Mitbrüder in der Gemeinschaft sind P. Josef Beck, Br. Fritz Berlik, Br. Erich Brink, P. Hans Brudny, P. Andreas Edele, P. Jean Flies, P. Arthur Hand (Seelsorger in der Seelsorgseinheit St. Ulrich, Empfingen), Br. Paul Kaiser, Br. Helmut Lösch, P. Andreas Mauch, P. Heinrich Oesterle, P. Franz Pfaff (Superior), P. Rolf Rosin, P. Hans Sauter, P. Olaf Schiferle, Br. Christian Schneider, P. Hans Schrenk, P. Dionys Siedler, P. Karl Stärk, P. Franz Stoffel, Br. Winfried Wetzel, Br. Ludwig Wille, P. Ernst Zender.

Das Missionshaus ist nur wenige Minuten von der A 81 (Ausfahrt 31, Empfingen) entfernt. Halbwegs zwischen Unterstadt und Oberstadt liegt das Haus am Hang. Von dort hat man einen herrliche Blick auf das Haigerlocher Schloß und die Unterstadt.
Die Mitbrüder freuen sich über Besucher. Hin und wieder veranstalten die Weissen Väter Tagungen oder Exerzitien im Haus. Treffen von ehemaligen Schülern oder Kandidaten der Weissen Väter finden statt, da wird die alte Verbundenheit mit dem Missionshaus spürbar. Jährlich werden Verwandte und Wohltäter zu einem Tag des gemeinsamen Gebetes und des gemütlichen Beisammenseins eingeladen.
Mitbrüder, die aus der Umgebung stammen wohnen gern hier, wenn sie aus Afrika auf Heimaturlaub kommen.  
Ein kleines Afrikamuseum zeigt hunderte von Ausstellungsgegenständen und steht allen Interessenten offen. Besonders für Schulen sind die Objekte aus Afrika von Interesse.
Eine außergewöhnliche Attraktion ist die große Weihnachtskrippe, sie ist jeweils von Weihnachten bis zum 2. Februar zu sehen.
Die Gottesdienste in der Hauskapelle stehen täglich allen Besuchern offen.
Soweit es geht, werden von Mitbrüdern in den Pfarreien der Umgebung Aushilfen angenommen.
Bis auf den Garten sind die umliegenden Wiesen und Stallungen verpachtet.

Geschichte
30.10.1903     Eröffnung der Schule mit 40 Schülern.
05.03.1940     Schließung der Missionsschule durch die Nationalsozialistische Regierung.
14.09.1940     Zwangsverpachtung des Hauses an den Staat.
05.11.1945     Wiedereröffnung der Schule mit 10 Schülern (Im Laufe der Jahre wurden es 110.)
Ostern 1963   Zusammenlegung von Missionsschule und Progymnasium Haigerloch. Das Haus ist nur noch Schülerheim.
28.07.1971     Schließung des Schülerheims.

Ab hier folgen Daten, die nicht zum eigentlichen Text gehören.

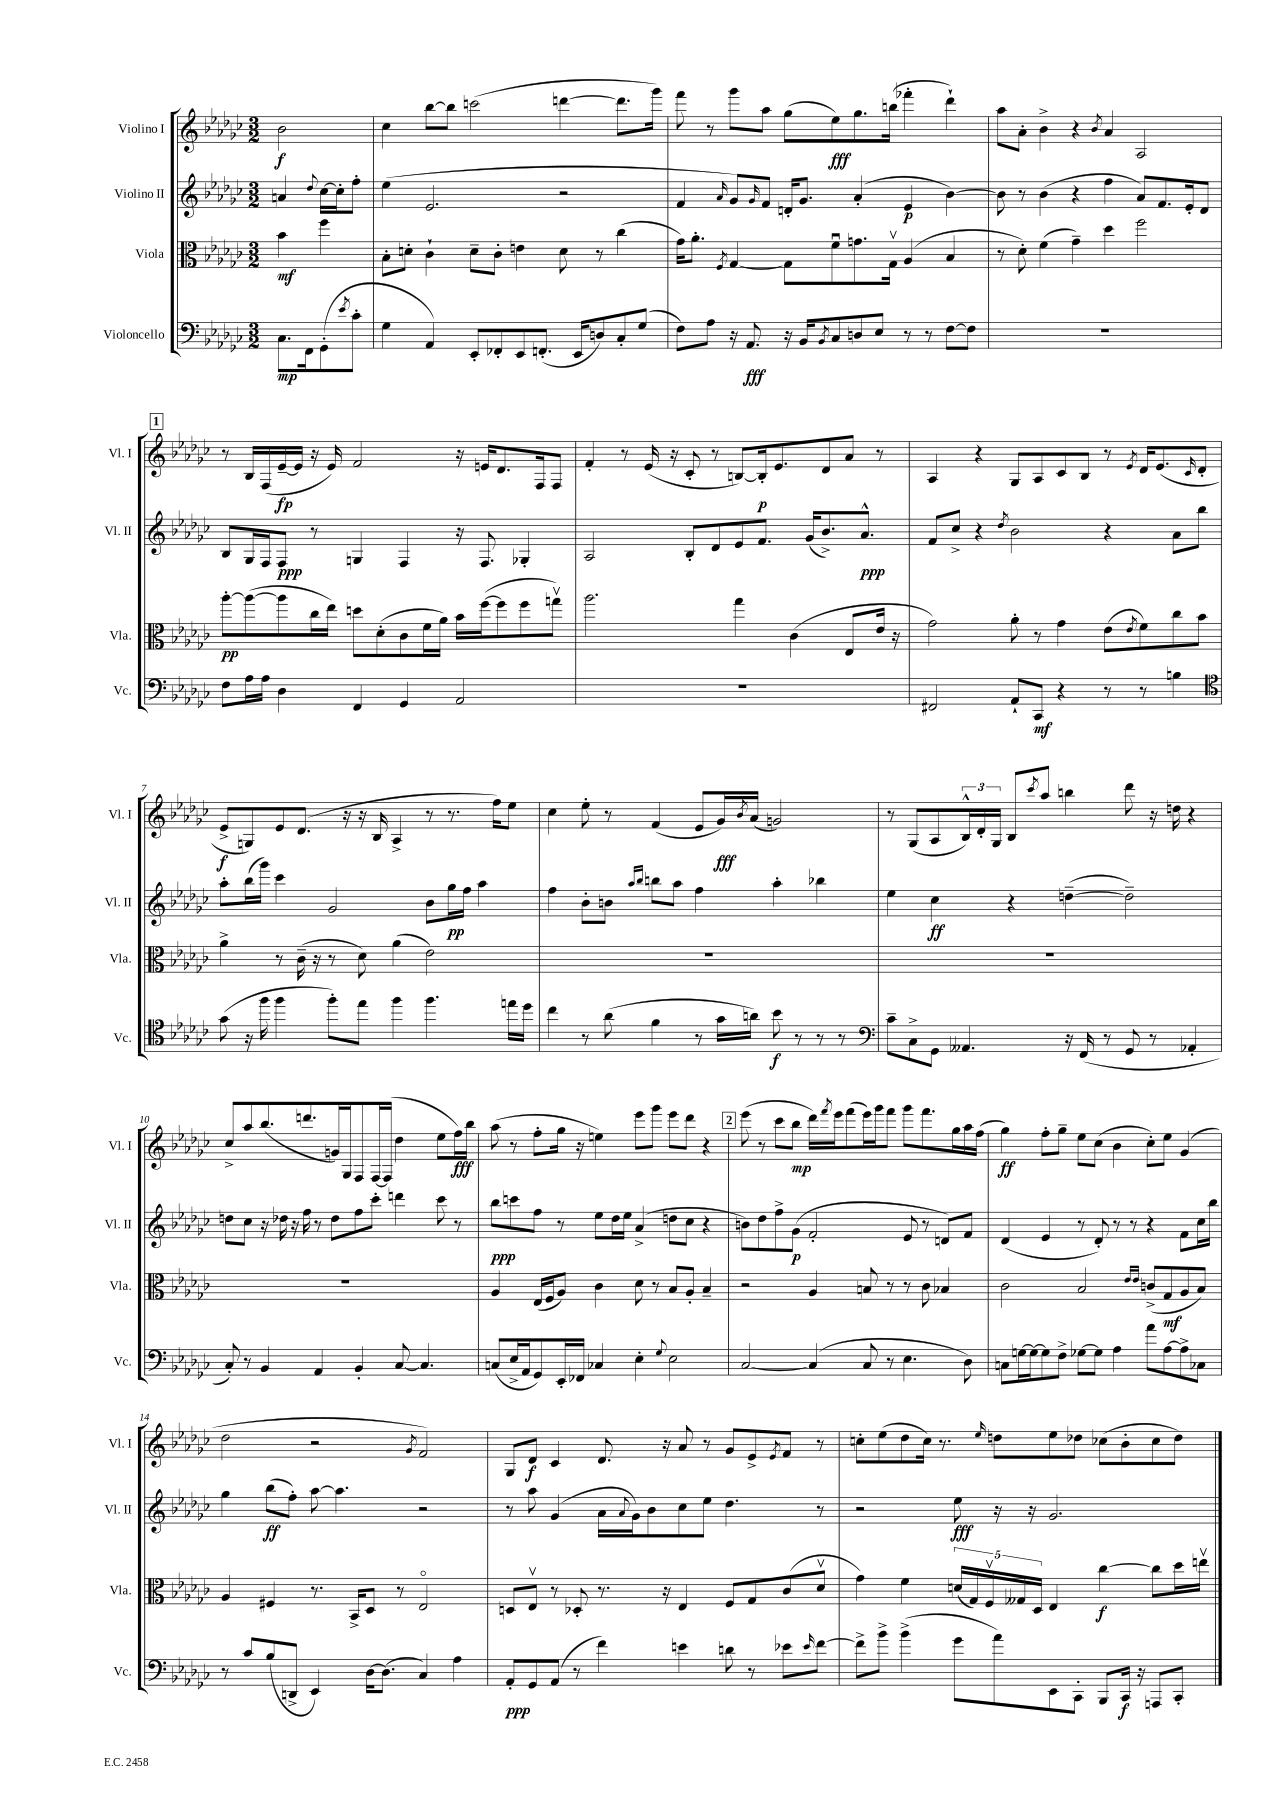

**kern	**kern	**kern	**kern
*staff4	*staff3	*staff2	*staff1
*clefF4	*clefC3	*clefG2	*clefG2
*k[b-e-a-d-g-c-]	*k[b-e-a-d-g-c-]	*k[b-e-a-d-g-c-]	*k[b-e-a-d-g-c-]
*M3/2	*M3/2	*M3/2	*M3/2
8.C-	4b-	4a	2b-
16FF	.	.	.
.	.	8qqdd-	.
(8GG-'	4ff	[16cc-	.
.	.	16cc-']	.
8qe-	.	.	.
8c-'	.	8ff'	.
=	=	=	=
4G-	8B-'	(4ee-	4cc-
.	8d'	.	.
4AA-)	4c-`	2.e-	[8bb-
.	.	.	8bb-]
8EE-'	8d~	.	(2ccc
8FF-'	8c-'	.	.
8EE-	4e	.	.
(8.FF'	.	.	.
.	8d	2r	[4ddd
16EE-	.	.	.
8D)	8r	.	.
8C-'	(4cc-	.	8.ddd]
(8G-	.	.	.
.	.	.	16ggg-)
=	=	=	=
8F)	16g-)	4f	8fff
.	8.a-'	.	.
8A-	.	.	8r
.	8qF	16qqa-	.
16r	[4G-	8g-)	8ggg-
8.AA-	.	.	.
.	.	16qqg-	.
.	.	8f	8aa-
16r	8G-]	16d'	(8gg-
16BB-	.	8.g-	.
8qBB-	.	.	.
8C-	8fu	.	8ee-)
8D	8.g	(4a-'	8.gg-
8E-	.	.	.
.	16G-v	.	(16bb
8r	(4A-	4e-	4fff-'
8r	.	.	.
[8F	4B-	[4b-)	4ddd-`)
8F]	.	.	.
=	=	=	=
1.r	8r	8b-]	8aa-
.	8d-')	8r	8a-'
.	(4f	(4b-	4b-^
.	4g-~)	4r	4r
.	.	.	8qb-
.	4dd-	4ff	4a-
.	2ff	8a-)	2A-
.	.	8.f	.
.	.	16e-'	.
.	.	8d-	.
=	=	=	=
8F	[8aa-'	8B-	8r
16A-	(8aa-_	16G-	16B-
16A-	.	16F	(16F
4D-	8aa-]	8F	[16e-~
.	.	.	16e-]
.	16cc-	8r	16r
.	16ee-)	.	16e-)
4FF	8dd	4G	2f
.	(8d-'	.	.
4GG-	8c-	4F	.
.	16f	.	.
.	16a-)	.	.
2AA-	16b-	16r	16r
.	([16ff	8.F	16e
.	8ff]	.	8.d-
.	8ff	4G-'	.
.	.	.	16F
.	8ggv)	.	8F
=	=	=	=
1.r	2.aa-	2A-	4f'
.	.	.	8r
.	.	.	(16e-
.	.	.	16r
.	.	8B-'	8c-'
.	.	8d-	8r
.	4gg-	8e-	[8B)
.	.	8.f	16B']
.	.	.	8.e-
.	(4c-	.	.
.	.	(16g-	.
.	.	8.b-^)	8d-
.	8E-	.	8a-
.	.	8.a-^^	.
.	16e-	.	8r
.	16r	.	.
=	=	=	=
2FF#	2g-)	8f	4A-
.	.	8cc-^	.
.	.	4r	4r
.	.	8qdd-	.
8AA-`	8a-'	2b-	8G-
8CC-	8r	.	8A-
4r	4g-	.	8c-
.	.	.	8B-
8r	(8e-	4r	8r
.	8qe-	.	8qe-
8r	8f)	.	16d-
.	.	.	(8.e-
4B	8cc-	8a-	.
.	.	.	16qqc-
.	8b-	8bb-	8d-'
=	=	=	=
*clefC4	*	*	*
(8g-	4a-^	8aa-'	8e-^
16r	.	(16bb-	8G)
16ff	.	16ggg-)	.
4ff	8r	4ccc-	8e-
.	(16c-~	.	(8.d-
.	16r	.	.
8ff')	8r	2g-	.
.	.	.	16r
8ee-	8d-)	.	16r
.	.	.	16B-
4ff	(4a-	.	4A-^
4.ff	2e-)	8b-	8r
.	.	16gg-	8.r
.	.	16ff	.
.	.	4aa-	.
.	.	.	16ff)
16ee	.	.	8ee-
16dd-	.	.	.
=	=	=	=
4cc-	1.r	4ff	4cc-
8r	.	8b-'	8ee-'
(8a-	.	8b	8r
.	.	16qqaa-	.
.	.	16qqbb-	.
4f	.	8bb	(4f
.	.	8aa-	.
8r	.	4ff	8e-
16g-	.	.	16g-)
.	.	.	8qb-
16a)	.	.	(16a-
8b-	.	4aa-'	2g)
8r	.	.	.
8r	.	4bb-	.
8r	.	.	.
=	=	=	=
*clefF4	*	*	*
8c-~	1.r	4ee-	8r
8C-^	.	.	(8G-
8GG-	.	4cc-	8A-
4.AA--	.	.	24B-^^)
.	.	.	24d-'
.	.	.	24G-
.	.	4r	8B-
.	.	.	8qccc-
.	.	.	8aa-
16r	.	([4dd~	4bb
(16FF	.	.	.
8r	.	.	.
8GG-	.	2dd~])	8ddd-
8r	.	.	16r
.	.	.	16dd
4AA-'	.	.	4r
=	=	=	=
8C-')	1.r	8dd	8cc-^
8r	.	8cc-	8aa-
4BB-	.	16r	(8.bb-
.	.	16dd-	.
.	.	16r	.
.	.	16ff	8.ddd
4AA-	.	8r	.
.	.	8dd-	16g)
.	.	.	16G-
4BB-'	.	8ff	8F
.	.	8ccc-'	[16F
.	.	.	(16F]
[8C-	.	4ddd	4dd-
4.C-]	.	.	.
.	.	8ccc-	8ee-
.	.	8r	16ff)
.	.	.	16bb-
=	=	=	=
(8C	4A-	8bb-	(8aa-
16E-^	.	8ccc	8r
16AA-	.	.	.
8GG-)	(16E-	8ff	8ff'
.	16F	.	.
16EE-'	8A-)	8r	16gg-
16FF-	.	.	16r
4C-	4c-	8ee-	4ee)
.	.	16dd-	.
.	.	16ee-	.
4E-'	8d-	(4a-^	8eee-
.	8r	.	8ggg-
8qqG-	.	.	.
2E-	8B-	8dd	8eee-
.	8A-'	8cc-	8ddd-
.	4B-~	4r	4r
=	=	=	=
[2C-	2r	8b)	(8eee-
.	.	8dd-	8r
.	.	8ff^	8ccc-
.	.	(8g-	8bb-
(4C-]	4A-	2f'	16ddd-)
.	.	.	8qfff
.	.	.	16eee-
.	.	.	(8fff
8C-	8B	.	16eee-)
.	.	.	16ggg-
8r	8r	.	8fff
4.E-	8r	8e-	8ggg-
.	8c-	8r	8.fff
.	4B-	8d)	.
.	.	.	16gg-
8D-)	.	8f	16aa-
.	.	.	(16ff
=	=	=	=
8C	2c-	(4d-	4gg-)
[16G	.	.	.
16G_	.	.	.
8G]	.	4e-	8ff'
8F^	.	.	8gg-~
[8G-	2B-	8r	8ee-
8G-]	.	8d-')	(8cc-
4A-	.	8r	4b-
.	.	8r	.
.	16qqe-	.	.
.	16qqe-	.	.
8a-	(8c^	4r	8cc-')
[8A-	8G-	.	8ee-
8A-^]	8A-	8f	(4g-
8C-	8B-)	16cc-	.
.	.	16bb-	.
=	=	=	=
8r	4A-	4gg-	2dd-
8c-	.	.	.
(8B-	4F#	(8bb-	.
8DD^	.	8ff')	.
4EE-)	8.r	[8aa-	2r
.	.	4.aa-]	.
.	16BB-^	.	.
[16D-	8D-	.	.
(8.D-]	.	.	.
.	8r	.	.
.	.	.	8qg-
4C-)	2E-o	2r	2f)
4A-	.	.	.
=	=	=	=
8AA-'	8D	8r	8G-
8GG-	8E-v	8aa-	8d-
(8AA-	8r	(4g-	4c-
8r	8D-'	.	.
4f)	8.r	16a-	8.d-
.	.	8qqa-	.
.	.	16g-)	.
.	.	8b-	.
.	16r	.	16r
4e	4E-	8cc-	8a-
.	.	8ee-	8r
8d	8F	4.dd-	8g-
8r	8G-	.	8e-^
.	.	.	8qe-
8e-	(8c-	.	8f
16qqe-	.	.	.
[8f	8d-v	8r	8r
=	=	=	=
8f^]	4g-)	2r	8cc'
8b-^	.	.	(8ee-
(4b-^	4f	.	8dd-
.	.	.	16cc)
.	.	.	8.r
8g-	(20d	8ee-	.
.	20G-)	.	.
.	20Fv	.	.
.	.	.	16qqee-
8a-)	.	16r	8dd
.	20G--	.	.
.	.	16r	.
.	20D-	.	.
8EE-	4E-	2.g-	8ee-
8CC-'	.	.	8dd-
8BBB-	[4cc-	.	(8cc-
16CC-	.	.	8b-'
16r	.	.	.
8AAA	8cc-]	.	8cc-
8CC-'	16dd-	.	8dd-)
.	16eev	.	.
==	==	==	==
*-	*-	*-	*-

Heute ist das Missionshaus Anlaufstelle für alle, die an Afrika interessiert sind. Im Haus wohnen Mitbrüder, die in verschiedenen Ländern Afrikas tätig waren (Burundi, Burkina Faso, Ghana, Kongo-D.R, Malawi, Maki, Ruanda, Tansania, Uganda, Sambia). Zwei Schwestern vom Marianischen Missionsbund leben und arbeiten im Hause.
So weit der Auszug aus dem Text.